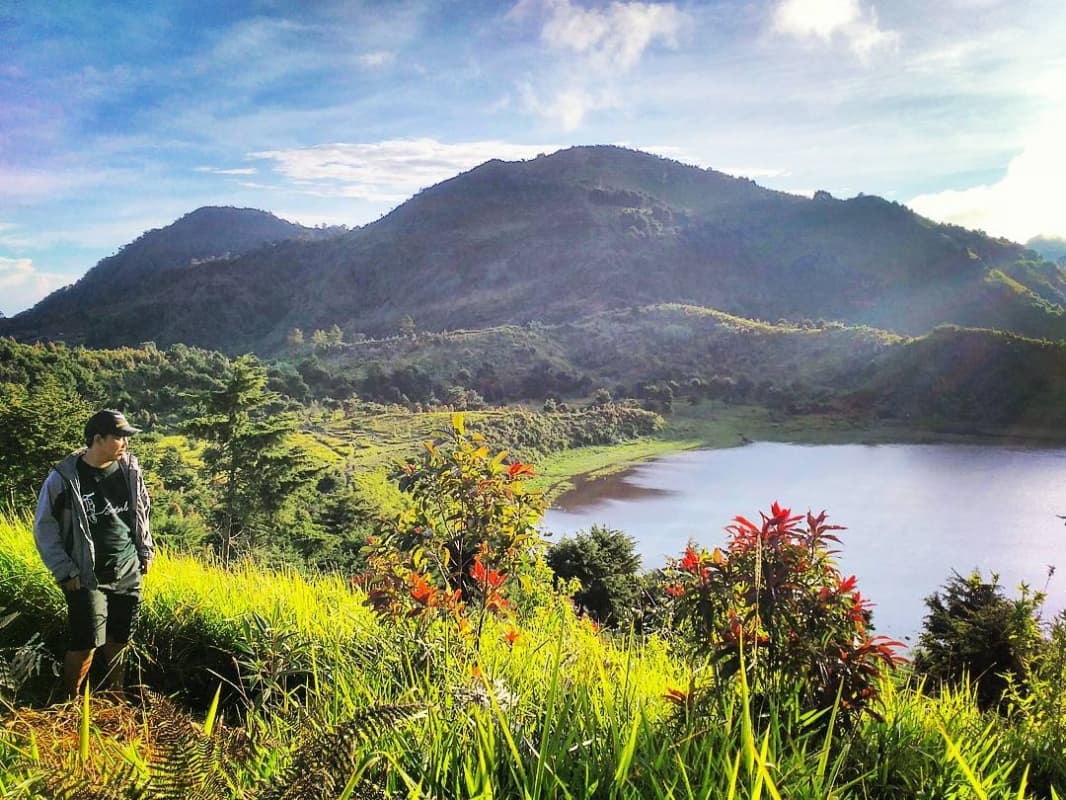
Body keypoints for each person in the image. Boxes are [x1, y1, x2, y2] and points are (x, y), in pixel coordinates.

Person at [33, 409, 154, 698]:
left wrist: (145, 551)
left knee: (120, 638)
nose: (125, 443)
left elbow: (142, 512)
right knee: (86, 641)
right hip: (86, 574)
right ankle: (70, 702)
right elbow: (44, 526)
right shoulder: (64, 478)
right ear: (97, 439)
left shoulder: (129, 470)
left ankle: (116, 696)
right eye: (119, 437)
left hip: (127, 567)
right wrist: (64, 569)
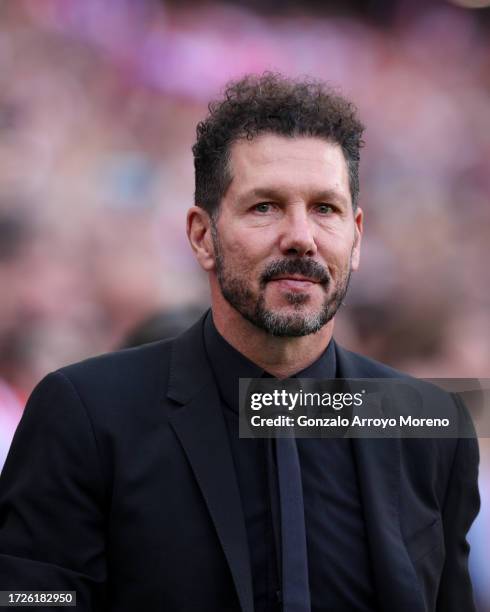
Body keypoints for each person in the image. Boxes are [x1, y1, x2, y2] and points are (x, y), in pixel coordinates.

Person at [0, 73, 480, 612]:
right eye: (265, 206)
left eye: (326, 208)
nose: (301, 236)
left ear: (357, 236)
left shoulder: (429, 427)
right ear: (202, 236)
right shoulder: (85, 415)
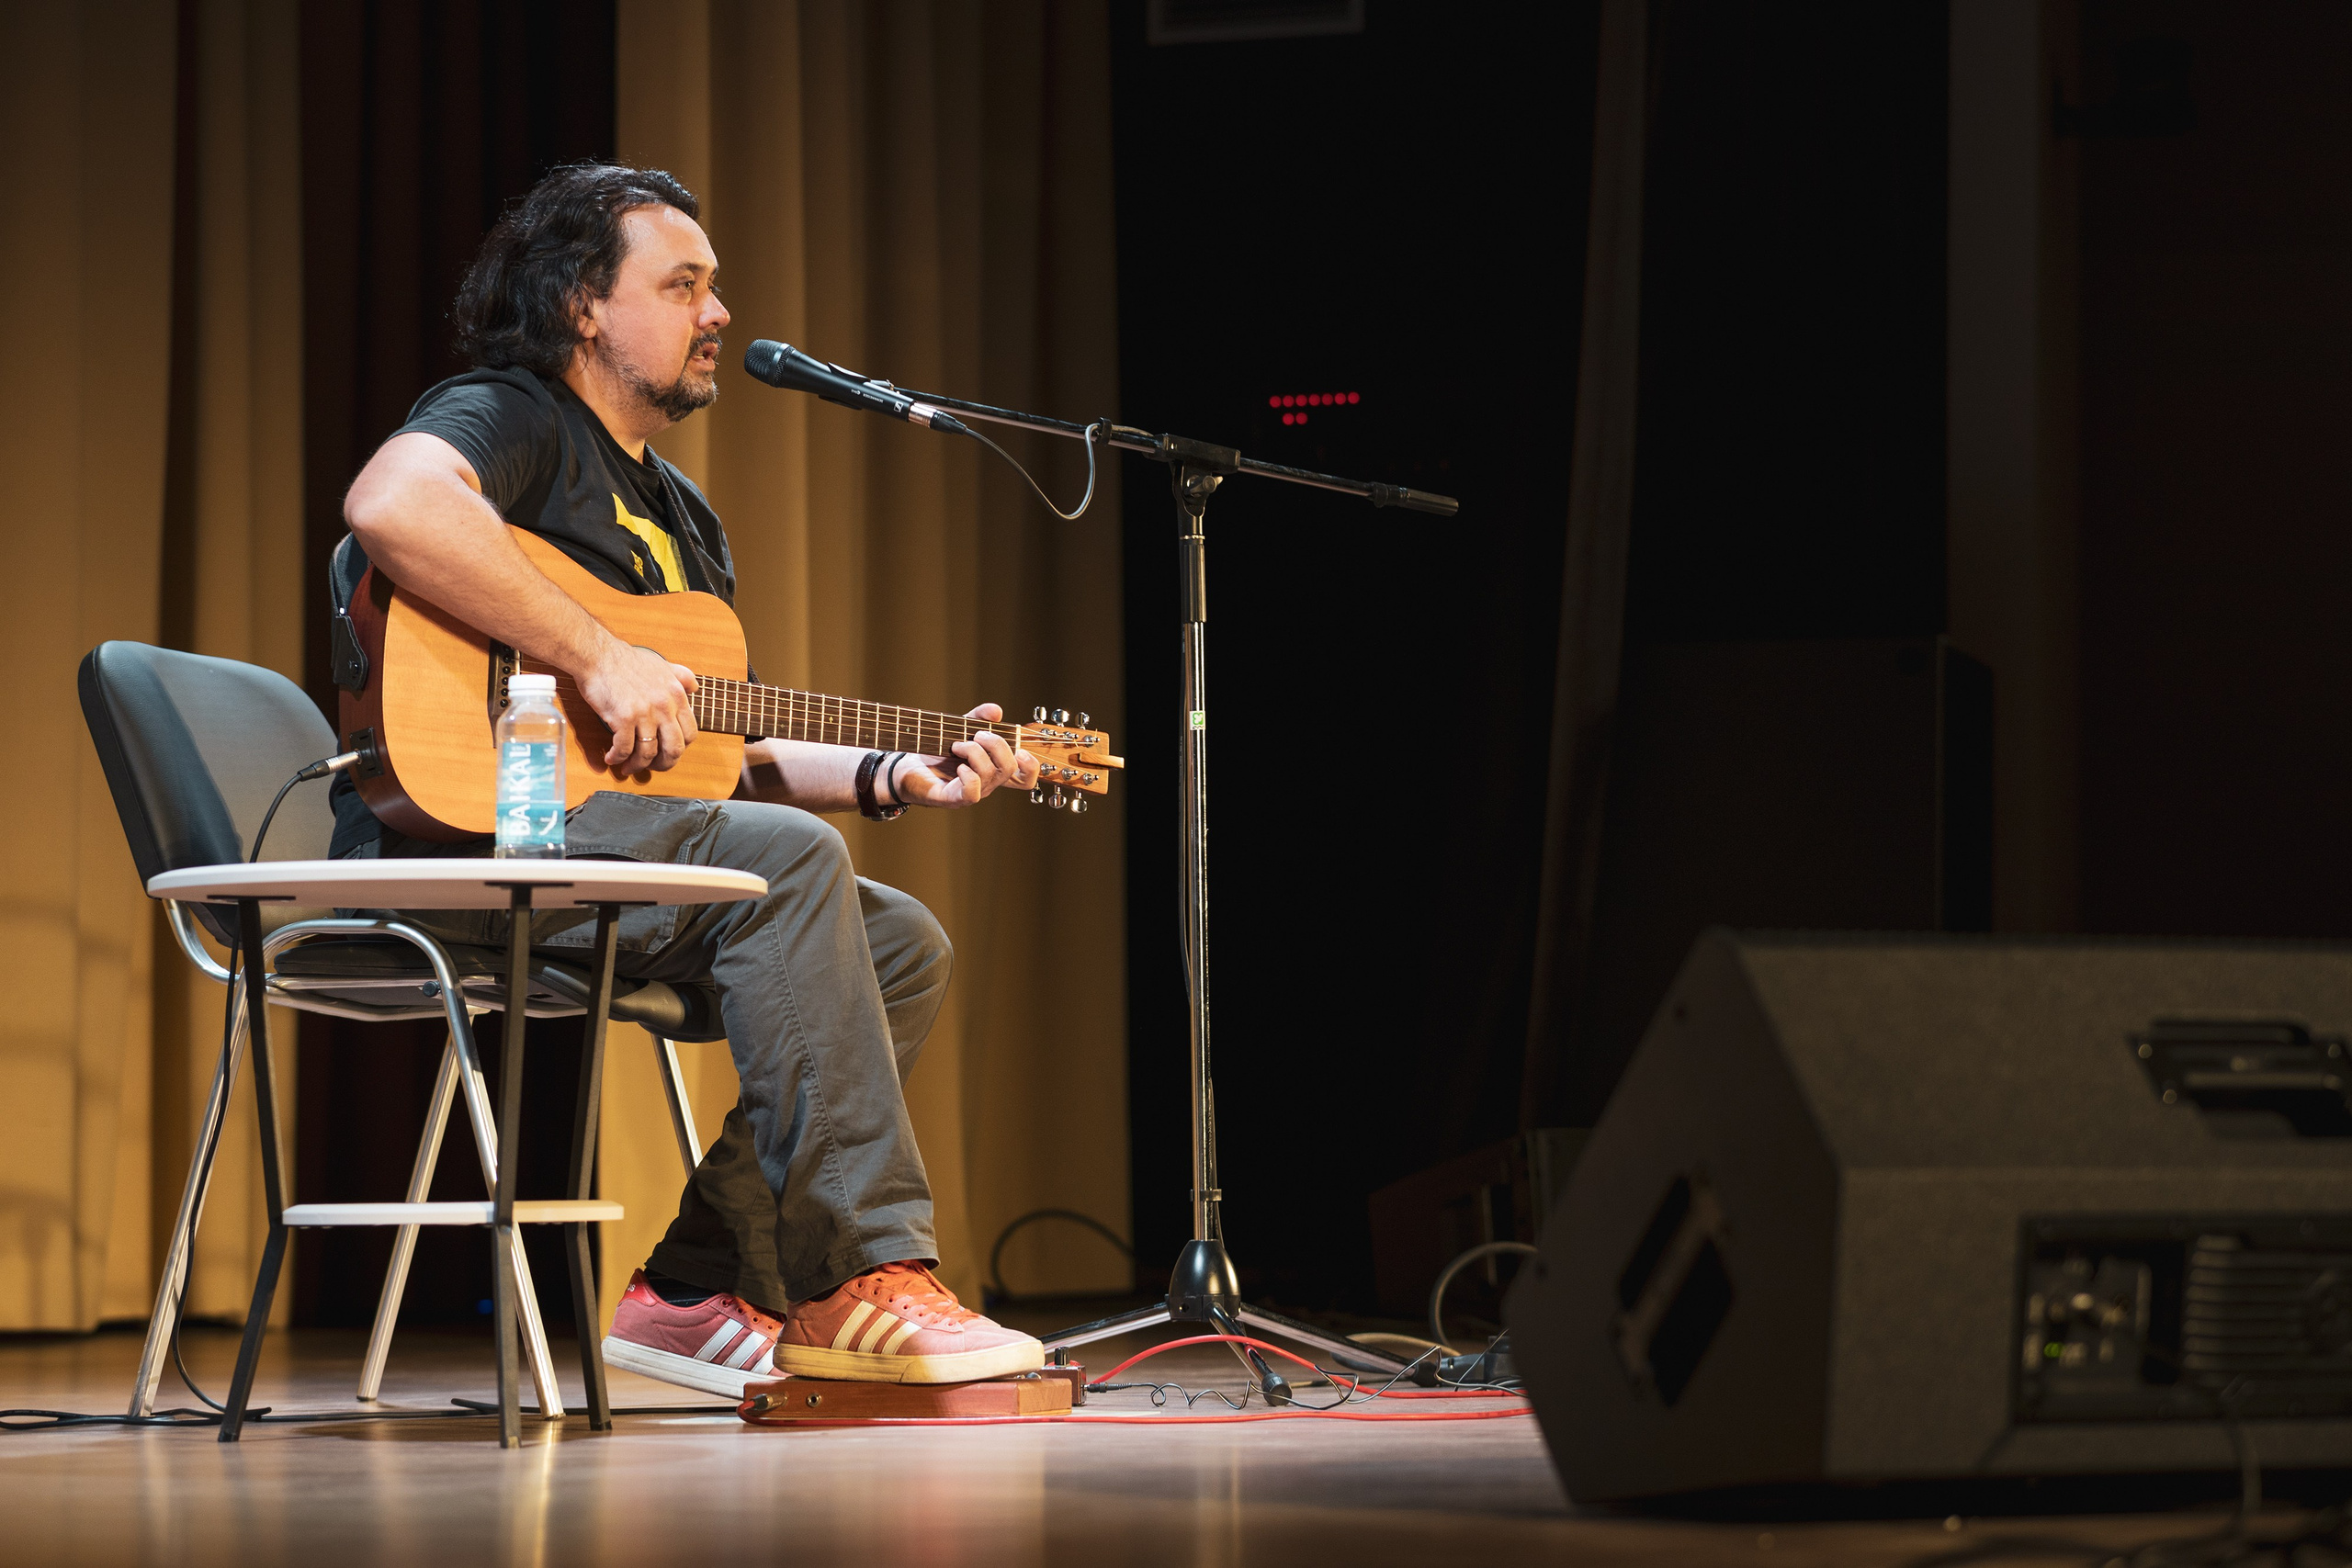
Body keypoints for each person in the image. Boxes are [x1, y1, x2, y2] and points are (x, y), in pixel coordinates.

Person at [334, 163, 1046, 1396]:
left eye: (716, 287)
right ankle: (863, 1276)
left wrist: (896, 771)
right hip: (466, 835)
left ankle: (692, 1289)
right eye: (685, 284)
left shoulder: (683, 513)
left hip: (601, 844)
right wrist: (597, 653)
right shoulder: (510, 414)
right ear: (582, 308)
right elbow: (390, 506)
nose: (721, 313)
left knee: (903, 942)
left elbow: (718, 744)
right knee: (792, 866)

────────────────

What this task involves: Pull out the lines above in which the word "knee" appears.

Output of the task:
left knee: (120, 638)
right knee: (86, 641)
left knee: (903, 942)
right knee: (792, 866)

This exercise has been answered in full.